Exercise goal
Where a line of the records holds the string "Bearer", copy that line.

Provided material
--------------------
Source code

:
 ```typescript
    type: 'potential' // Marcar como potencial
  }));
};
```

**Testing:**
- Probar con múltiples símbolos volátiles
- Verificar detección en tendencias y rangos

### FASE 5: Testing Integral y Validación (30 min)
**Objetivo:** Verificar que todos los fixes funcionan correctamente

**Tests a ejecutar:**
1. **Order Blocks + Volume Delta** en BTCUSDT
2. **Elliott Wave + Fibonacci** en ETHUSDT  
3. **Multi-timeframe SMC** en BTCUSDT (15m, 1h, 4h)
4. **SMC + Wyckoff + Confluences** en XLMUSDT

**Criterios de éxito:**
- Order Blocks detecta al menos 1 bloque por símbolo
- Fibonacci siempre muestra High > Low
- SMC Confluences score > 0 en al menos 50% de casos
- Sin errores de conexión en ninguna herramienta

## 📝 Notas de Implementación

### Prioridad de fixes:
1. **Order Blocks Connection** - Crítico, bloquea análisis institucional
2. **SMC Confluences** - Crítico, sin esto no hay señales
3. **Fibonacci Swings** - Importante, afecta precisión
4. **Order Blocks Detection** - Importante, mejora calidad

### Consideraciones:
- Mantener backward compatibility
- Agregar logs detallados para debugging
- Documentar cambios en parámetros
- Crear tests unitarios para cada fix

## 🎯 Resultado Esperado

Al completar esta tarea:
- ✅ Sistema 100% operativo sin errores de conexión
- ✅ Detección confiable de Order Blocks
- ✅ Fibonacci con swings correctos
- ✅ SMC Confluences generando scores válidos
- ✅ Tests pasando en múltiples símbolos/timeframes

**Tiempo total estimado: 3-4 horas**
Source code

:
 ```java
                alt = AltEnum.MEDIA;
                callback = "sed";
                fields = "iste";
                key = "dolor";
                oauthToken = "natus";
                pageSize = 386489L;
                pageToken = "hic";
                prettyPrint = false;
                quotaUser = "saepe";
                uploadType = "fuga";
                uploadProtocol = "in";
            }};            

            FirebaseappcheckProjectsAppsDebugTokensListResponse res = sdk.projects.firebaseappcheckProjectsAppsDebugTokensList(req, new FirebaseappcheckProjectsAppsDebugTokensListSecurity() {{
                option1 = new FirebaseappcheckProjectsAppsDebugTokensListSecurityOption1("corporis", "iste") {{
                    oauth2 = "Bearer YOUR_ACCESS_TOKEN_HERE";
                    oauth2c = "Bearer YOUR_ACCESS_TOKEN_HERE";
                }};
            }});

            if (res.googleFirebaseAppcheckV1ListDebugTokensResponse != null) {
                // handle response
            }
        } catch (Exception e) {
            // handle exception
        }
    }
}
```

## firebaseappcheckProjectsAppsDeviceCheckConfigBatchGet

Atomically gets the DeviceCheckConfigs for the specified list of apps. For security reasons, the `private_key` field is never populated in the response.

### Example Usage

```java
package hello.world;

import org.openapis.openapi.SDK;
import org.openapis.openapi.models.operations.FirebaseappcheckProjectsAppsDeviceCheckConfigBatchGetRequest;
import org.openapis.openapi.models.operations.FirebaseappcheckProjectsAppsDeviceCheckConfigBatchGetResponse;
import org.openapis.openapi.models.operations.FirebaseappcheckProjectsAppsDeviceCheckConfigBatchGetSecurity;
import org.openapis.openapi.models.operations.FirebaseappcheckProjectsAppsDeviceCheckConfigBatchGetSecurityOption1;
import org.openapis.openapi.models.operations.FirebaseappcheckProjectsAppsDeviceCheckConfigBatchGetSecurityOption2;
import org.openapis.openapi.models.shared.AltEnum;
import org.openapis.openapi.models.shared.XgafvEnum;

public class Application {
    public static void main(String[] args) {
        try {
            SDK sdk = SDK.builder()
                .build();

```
--------------------
Exercise result
                    oauth2 = "Bearer YOUR_ACCESS_TOKEN_HERE";
                    oauth2c = "Bearer YOUR_ACCESS_TOKEN_HERE";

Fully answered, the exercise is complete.